A Potrayor of Creation

 

Anthony Trollope

Anthony Trollope was born in London in 1815, son of a barrister who was unsuccessful at the Bar. His mother, Frances Trollope, a brave, talented woman, won fame as the author of travel books and novels.


Sent to Harrow as a town boy and day scholar, Anthony was despised by snobs among the masters and more fortunate pupils, and had a wretched school life. On gaining a petty clerkship in the post office he was equally unhappy, until at the end of seven years he accepted a travelling inspectorship in Ireland which no one else wanted.


For thirty years he zealously served the post office, at the same time writing as much as any full-time author, and gaining fame as one of the most welcomed writers of the age. He was not at once successful; his first Irish novels and a play failed, but with the Barchester novels he was a made man.


His work brought him in contact with all sorts and conditions of men, with gaiety and grief, with the rowdy humour of the hunting field, the narrow life of the cathedral city, the pathos and pleasures of the rural scene, the heroism and pettiness of middle and upper class life.

 

With a gift for narrative and power to stir the heart to merriment. and honest sympathy to tears, he had the lightning mind of a camera for seizing impressions from life of the quaint, the unusual, and the beautiful in character, phrase, or circumstance. He was not a creator, but he portrayed.


We feel that there really was a Bishop; Proudie who at last prayed that "God might save him from being glad that his wife was dead." Novels flowed regularly from his, unwearying pen, and ambitious works on his travels, biographies,, articles for the reviews and daily press, varied by an editorship and an engaging autobiography.


A stalwart, hearty, rather truculent man, he scoffed at all pretence to mystery and inspiration in writing.
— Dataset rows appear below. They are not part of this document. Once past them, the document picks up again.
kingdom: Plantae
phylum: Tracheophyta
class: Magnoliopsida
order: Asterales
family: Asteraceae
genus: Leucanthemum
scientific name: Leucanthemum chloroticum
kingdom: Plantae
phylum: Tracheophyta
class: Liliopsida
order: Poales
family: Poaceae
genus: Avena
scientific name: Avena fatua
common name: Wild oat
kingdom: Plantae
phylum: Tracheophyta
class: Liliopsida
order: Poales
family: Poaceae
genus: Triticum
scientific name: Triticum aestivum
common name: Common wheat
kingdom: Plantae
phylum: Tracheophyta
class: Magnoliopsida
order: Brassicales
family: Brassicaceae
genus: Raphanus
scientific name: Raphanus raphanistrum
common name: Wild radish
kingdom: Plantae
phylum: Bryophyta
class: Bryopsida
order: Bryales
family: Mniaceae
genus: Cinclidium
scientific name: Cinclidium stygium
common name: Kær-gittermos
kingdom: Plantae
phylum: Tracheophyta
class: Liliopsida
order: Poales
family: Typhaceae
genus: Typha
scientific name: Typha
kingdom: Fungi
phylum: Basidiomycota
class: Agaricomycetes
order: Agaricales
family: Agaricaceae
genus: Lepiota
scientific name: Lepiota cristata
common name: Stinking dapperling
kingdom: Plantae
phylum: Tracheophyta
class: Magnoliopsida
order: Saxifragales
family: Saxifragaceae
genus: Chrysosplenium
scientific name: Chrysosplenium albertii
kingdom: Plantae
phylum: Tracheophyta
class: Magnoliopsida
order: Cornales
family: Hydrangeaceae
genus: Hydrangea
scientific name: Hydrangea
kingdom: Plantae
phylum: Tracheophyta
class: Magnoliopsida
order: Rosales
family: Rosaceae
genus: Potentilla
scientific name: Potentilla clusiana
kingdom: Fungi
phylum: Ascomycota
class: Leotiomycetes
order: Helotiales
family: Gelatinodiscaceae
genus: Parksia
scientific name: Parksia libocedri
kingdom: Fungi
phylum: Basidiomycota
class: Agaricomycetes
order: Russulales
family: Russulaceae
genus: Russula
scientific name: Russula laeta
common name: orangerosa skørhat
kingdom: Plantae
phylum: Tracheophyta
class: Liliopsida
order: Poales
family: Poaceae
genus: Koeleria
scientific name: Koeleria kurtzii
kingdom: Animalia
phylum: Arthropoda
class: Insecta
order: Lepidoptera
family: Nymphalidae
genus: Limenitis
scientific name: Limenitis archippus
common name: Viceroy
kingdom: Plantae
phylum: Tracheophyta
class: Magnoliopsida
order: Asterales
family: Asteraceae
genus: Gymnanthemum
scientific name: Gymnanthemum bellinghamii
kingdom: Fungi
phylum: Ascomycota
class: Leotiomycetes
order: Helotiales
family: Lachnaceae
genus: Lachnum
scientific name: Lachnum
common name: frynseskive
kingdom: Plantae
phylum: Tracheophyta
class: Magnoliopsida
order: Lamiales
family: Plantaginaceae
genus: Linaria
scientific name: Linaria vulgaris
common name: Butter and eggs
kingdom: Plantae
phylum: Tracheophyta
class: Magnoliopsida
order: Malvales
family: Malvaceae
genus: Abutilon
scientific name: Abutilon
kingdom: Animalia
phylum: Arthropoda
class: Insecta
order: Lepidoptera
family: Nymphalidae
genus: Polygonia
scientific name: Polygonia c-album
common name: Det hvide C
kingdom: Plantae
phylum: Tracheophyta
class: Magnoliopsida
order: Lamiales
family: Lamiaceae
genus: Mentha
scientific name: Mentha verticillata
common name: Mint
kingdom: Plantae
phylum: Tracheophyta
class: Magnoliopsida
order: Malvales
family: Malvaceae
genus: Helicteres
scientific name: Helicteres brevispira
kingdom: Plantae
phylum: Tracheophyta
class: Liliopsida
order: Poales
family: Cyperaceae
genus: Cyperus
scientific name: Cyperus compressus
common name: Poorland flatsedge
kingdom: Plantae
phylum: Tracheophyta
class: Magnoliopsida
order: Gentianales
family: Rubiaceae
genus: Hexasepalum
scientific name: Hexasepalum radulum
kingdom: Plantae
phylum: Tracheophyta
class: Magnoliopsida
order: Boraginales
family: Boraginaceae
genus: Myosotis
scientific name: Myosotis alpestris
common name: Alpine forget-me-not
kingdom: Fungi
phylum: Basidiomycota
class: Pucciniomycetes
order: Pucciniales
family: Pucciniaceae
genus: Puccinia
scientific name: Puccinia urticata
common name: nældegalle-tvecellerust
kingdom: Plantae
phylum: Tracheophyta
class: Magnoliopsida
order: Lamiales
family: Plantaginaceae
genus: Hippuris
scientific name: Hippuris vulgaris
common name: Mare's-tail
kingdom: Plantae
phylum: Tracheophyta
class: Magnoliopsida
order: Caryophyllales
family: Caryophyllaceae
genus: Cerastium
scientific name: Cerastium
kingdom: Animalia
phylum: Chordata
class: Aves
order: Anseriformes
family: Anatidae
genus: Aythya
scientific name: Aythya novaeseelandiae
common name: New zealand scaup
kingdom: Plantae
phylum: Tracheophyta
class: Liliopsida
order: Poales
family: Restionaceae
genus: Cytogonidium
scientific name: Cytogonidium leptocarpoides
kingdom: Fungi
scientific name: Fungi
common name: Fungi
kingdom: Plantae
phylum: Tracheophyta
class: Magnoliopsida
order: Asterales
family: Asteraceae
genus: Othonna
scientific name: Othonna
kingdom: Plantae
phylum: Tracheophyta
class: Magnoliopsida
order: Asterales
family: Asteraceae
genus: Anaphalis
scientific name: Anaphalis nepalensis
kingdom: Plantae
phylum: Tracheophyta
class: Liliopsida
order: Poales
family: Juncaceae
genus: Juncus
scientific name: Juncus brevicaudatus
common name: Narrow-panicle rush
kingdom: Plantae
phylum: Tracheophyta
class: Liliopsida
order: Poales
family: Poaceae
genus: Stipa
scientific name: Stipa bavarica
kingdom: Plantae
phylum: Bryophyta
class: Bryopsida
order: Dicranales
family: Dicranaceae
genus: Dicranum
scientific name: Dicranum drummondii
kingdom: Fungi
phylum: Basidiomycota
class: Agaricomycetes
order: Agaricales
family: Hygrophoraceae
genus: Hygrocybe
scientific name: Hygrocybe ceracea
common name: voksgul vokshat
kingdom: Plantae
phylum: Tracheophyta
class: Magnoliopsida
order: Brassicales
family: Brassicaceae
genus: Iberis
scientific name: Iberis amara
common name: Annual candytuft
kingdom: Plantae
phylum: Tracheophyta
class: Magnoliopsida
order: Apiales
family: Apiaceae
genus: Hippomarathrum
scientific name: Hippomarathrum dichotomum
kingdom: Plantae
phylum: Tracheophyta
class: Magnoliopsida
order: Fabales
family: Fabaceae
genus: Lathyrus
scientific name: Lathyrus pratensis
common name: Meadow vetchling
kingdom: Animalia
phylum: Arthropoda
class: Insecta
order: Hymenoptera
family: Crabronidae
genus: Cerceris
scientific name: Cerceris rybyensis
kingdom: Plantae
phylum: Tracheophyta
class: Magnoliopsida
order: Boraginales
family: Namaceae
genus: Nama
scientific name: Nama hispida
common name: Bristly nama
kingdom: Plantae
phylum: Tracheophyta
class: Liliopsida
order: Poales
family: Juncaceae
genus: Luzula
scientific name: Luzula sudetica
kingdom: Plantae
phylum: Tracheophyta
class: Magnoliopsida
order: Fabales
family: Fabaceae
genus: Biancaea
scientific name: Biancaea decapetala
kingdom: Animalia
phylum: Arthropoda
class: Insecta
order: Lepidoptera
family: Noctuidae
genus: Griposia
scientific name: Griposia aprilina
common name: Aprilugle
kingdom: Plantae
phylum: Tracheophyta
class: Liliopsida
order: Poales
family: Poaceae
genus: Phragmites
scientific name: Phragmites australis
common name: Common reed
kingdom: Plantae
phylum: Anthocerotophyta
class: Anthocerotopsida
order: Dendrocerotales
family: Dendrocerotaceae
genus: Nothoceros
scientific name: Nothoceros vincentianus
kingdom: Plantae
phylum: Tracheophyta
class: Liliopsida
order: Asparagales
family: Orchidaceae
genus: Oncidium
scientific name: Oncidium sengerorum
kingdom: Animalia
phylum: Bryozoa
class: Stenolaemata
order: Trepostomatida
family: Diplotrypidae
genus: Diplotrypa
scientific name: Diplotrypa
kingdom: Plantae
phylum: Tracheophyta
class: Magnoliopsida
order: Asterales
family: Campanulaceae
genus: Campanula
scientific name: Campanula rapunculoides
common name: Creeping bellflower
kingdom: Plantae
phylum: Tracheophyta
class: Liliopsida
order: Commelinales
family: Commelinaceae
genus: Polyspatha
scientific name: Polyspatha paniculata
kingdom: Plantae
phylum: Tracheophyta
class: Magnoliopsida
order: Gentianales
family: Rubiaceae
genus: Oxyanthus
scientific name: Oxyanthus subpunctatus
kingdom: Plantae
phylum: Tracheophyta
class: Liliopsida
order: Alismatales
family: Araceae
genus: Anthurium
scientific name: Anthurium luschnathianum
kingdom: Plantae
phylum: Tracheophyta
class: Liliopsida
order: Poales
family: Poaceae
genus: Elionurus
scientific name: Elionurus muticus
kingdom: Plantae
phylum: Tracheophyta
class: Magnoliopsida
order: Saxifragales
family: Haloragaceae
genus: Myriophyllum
He wrote according to a system, which was to rise at half-past five every morning and write 250 words every quarter of an hour until 2500 words had been written and the gong called to breakfast.


This unromantic system enabled him to launch masterpieces destined to ride gay and resilient, fresh and vivid, portraits of his age, for many a generation yet to come, and he made £70,000 by his pen.